I’m back in Meno for 10 days or so. My usual house has been booked long term by a dive instructor but i was happy to get back to the smaller bungalow: more breezy and with plenty of space in the front terrace.
This is the same room where in 2012 i recorded the album Afronesia, an acoustic ambient folk piece of work whose contributed to help the sea turtles of Bolong Turtle Sanctuary.
It’s the first time i visit in October/November as i usually prefer the end of the wet season. The island is a bit more dry but it’s great because the breeze flows through the tree more easily and this balances the highest humidity.
In Gili Meno i enjoy going back to a very healthy and simple routine: it normally starts with an early wake and a stroll to the main beach before it’s too hot.

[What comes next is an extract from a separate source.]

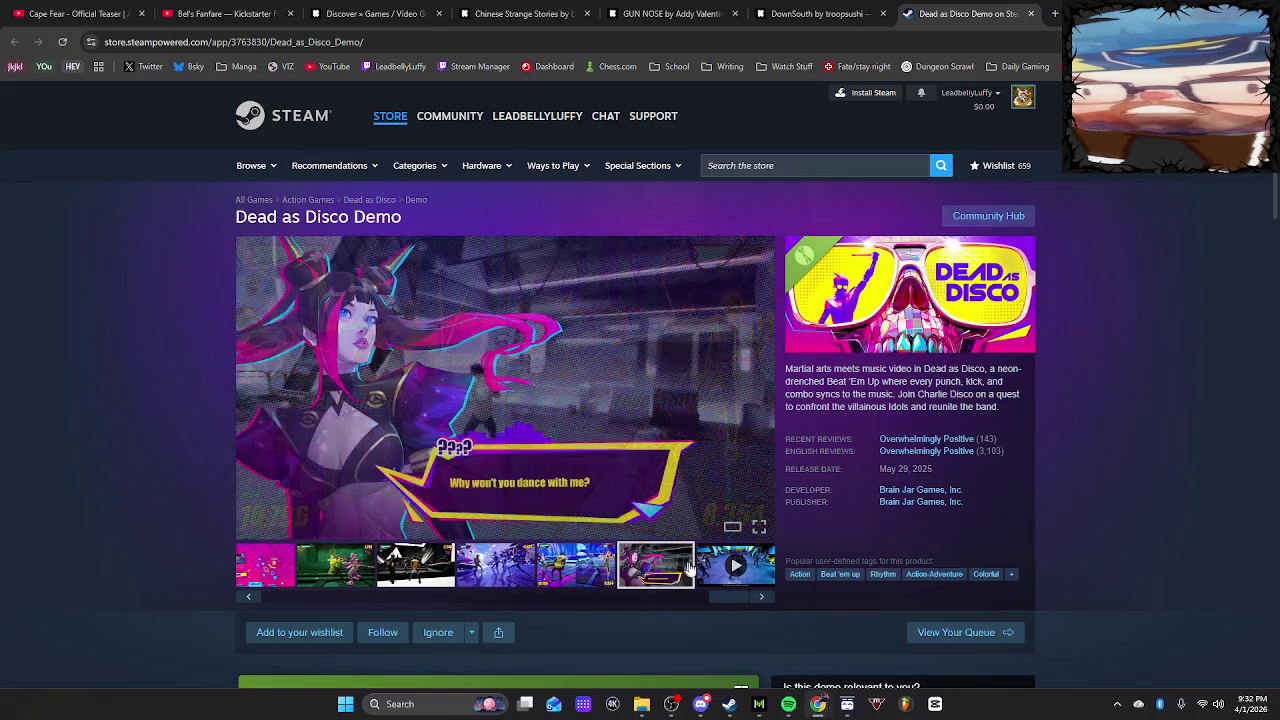
# Play the Gameplay Pre-Alpha Teaser and skip ahead to the in-game footage
pyautogui.click(710, 568)
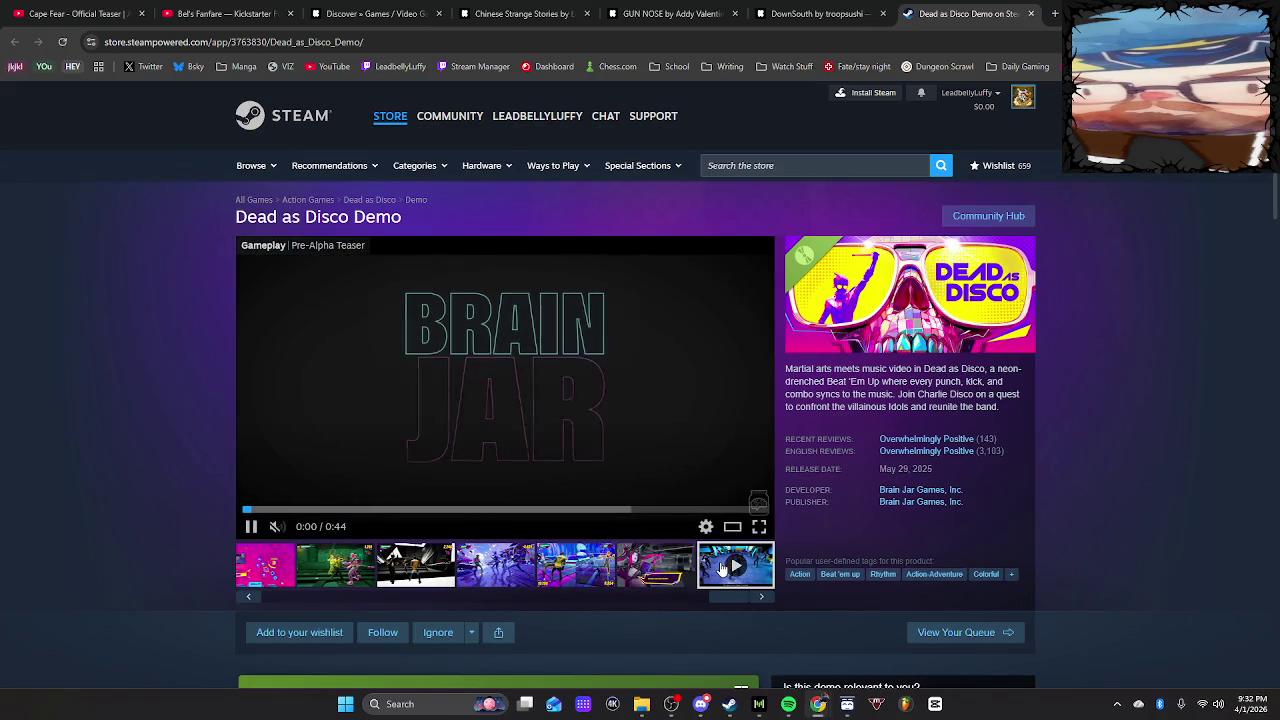
pyautogui.click(340, 509)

I can always enjoy the view of the majestic Gunung Rinjani, the main vulcano in Lombok and have a swim before the beach gets too crowded.
Walking around the island i could notice more bars and businesses are opening and many of them are sadly catering to midrange tourists who prefer concrete bungalows and aircon rather than the old school accomodatations, but on the other hand a lot of the smaller places are paying attention to the plastic issue and collecting lighters, flip flops and rubbish turning it into decorations.
My good old friend Ofick, who has always been artistically active and in my opinion years ahead compared to the other people on the island, started recycling longtime ago and it’s good to see that despite his small beach bar being shut by a big new resort who bought the land, is still creating art.
The increasing number of tourist who flock to the island regardless the low season, created more job opportunity for the locals and people from Lombok. This guy for example learned to bake pizzas literally few weeks ago but it seemed to be already confident and very happy and proud of his new occupation.
Despite the higher number of midrange accomodations and fancy restaurants, i still find western food options on the island quite bland and disappointing, so my food of choice is still the nasi campur i can get for the price of a touristy bottle of water in one of the few warungs that remained very active.
Every morning mama Buati prepares rice, vegetables, tempeh, tofu, fried eggs, fish and chicken and with an Euro or so, one can get a plate full of goodness.
She also cooks more traditional Lombok dishes such as Cap Cay, Urap Urap and Pelecing Kangkun, but from time to time she learns some new dish from other parts of Indonesia, trying the recipes she finds on her cook book.
Staying on the island for at least 10 days at a time and eating in her warung almost twice a day, after a while she gives me some jobs to do in the kitchen in exchange of a free kopi, or some extra free food.
I used to work in the kitchen and i kinda love going back to preparations, even though the massive quantities of garlic and onion i have peel in the tropical heat don’t make it an easy task!
While mama and her helpers cook for the long day ahead (this warung can serve up to hundreds meals a day), her husband Pak Man (Mr. Man), who is a 67 years old retired architecht with a knack for kung fu and singing birds, carefully fixes the bamboo cages where he keeps his rare colourful birds.
Once i had my meal it’s normally around noon and the outside temperature gets scorching, so my favourite thing to do is going back to my bungalow for a well deserved midday siesta. I open up all the windows and let the breeze in, get a cool shower and lay in bed for a few hours sleeping or watching a movie (very often both things combined)!
I normally try to wake up before 3PM so that i can go back to the beach and enjoy a bit of the afternoon sun. The colour of the sea keeps changing all throughout the day and i love the blue it turns around that time.
Once the shade starts covering the eastern part of the island, i like to go back home walking through the village. It’s a great opportunity to see the locals enjoying their free time once the heat is more bearable . Some of them love football so much that the island has 3 official teams!
If my morning are made for exercise, swimming and relaxing, the afternoon has different qualities. It’s less hot and the light gets slowly warmer, giving the whole island a beautiful amber glow.
When i have a good book to read, (and in this case i had a great one) i love to go and chill at one of my favourite spots on the west coast. I grab a seat, order a drink and while the bar gets busier with people gathering for the sunset, i enjoy my reading while the call to prayer reaches the beach.
Sometimes i walk away from the beach before the sunset and before it gets too crowded with selfie-takers and drinkers and i like to walk back to my place cutting through the lake. I’ve been here so many times that i can recognize when there’s gonna be a great sunset, plus i know all the best spots to catch it!
I almost prefer watching the orange-pink-blue sky from the village…
Even though, towards the end the beach is still the best place!